● **Task goal**:
Format every line of the material below as a Markdown table with the columns No. and Line, numbering the rows and leaving out blank lines and pictures.

(Task material Opens)

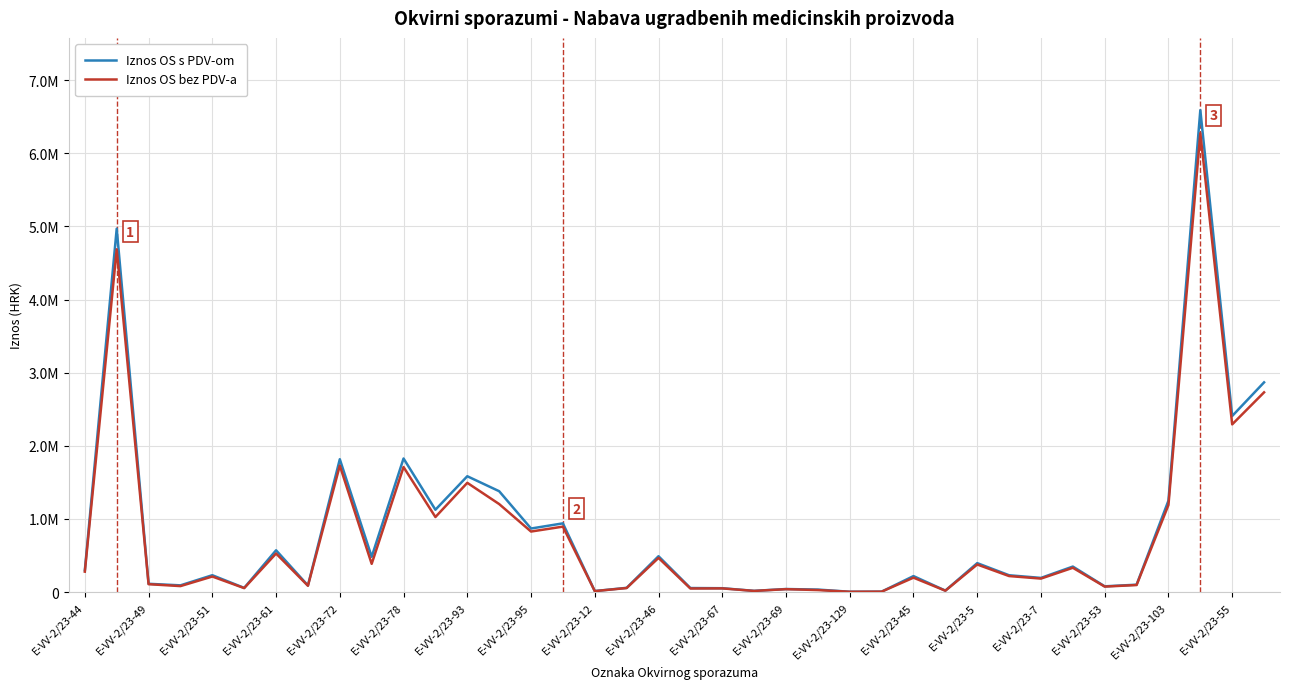

What are all the series names shown in the legend?

Iznos OS s PDV-om, Iznos OS bez PDV-a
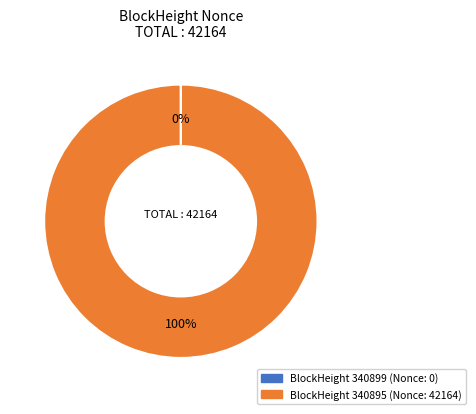

To the nearest percent, what is the average slice percentage?

50%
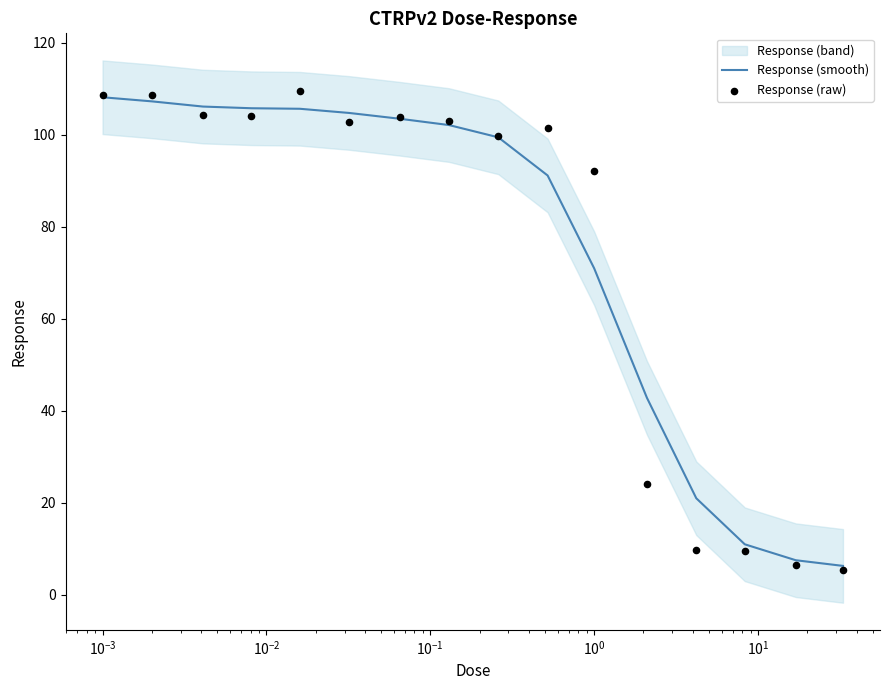

What is the total value across all series at $\mathdefault{10^{-1}}$?

215.1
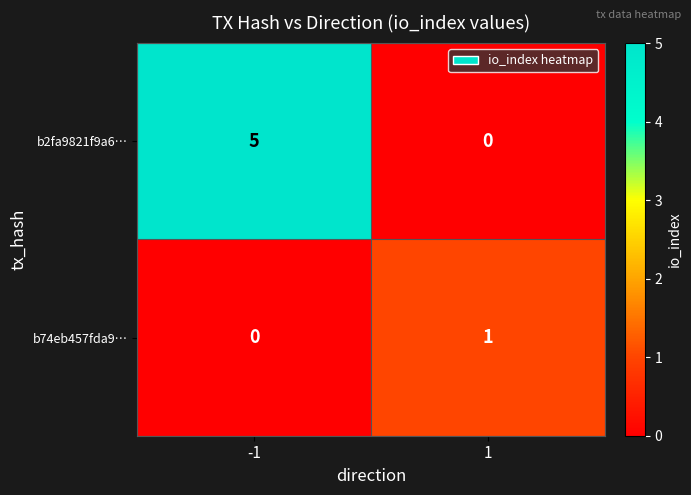

Which series has the largest range (max minus min)?

b2fa9821f9a6…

(Task material Closes)

● **Answer to this task**:
| No. | Line |
|---|---|
| 1 | What are all the series names shown in the legend? |
| 2 | Iznos OS s PDV-om, Iznos OS bez PDV-a |
| 3 | To the nearest percent, what is the average slice percentage? |
| 4 | 50% |
| 5 | What is the total value across all series at $\mathdefault{10^{-1}}$? |
| 6 | 215.1 |
| 7 | Which series has the largest range (max minus min)? |
| 8 | b2fa9821f9a6… |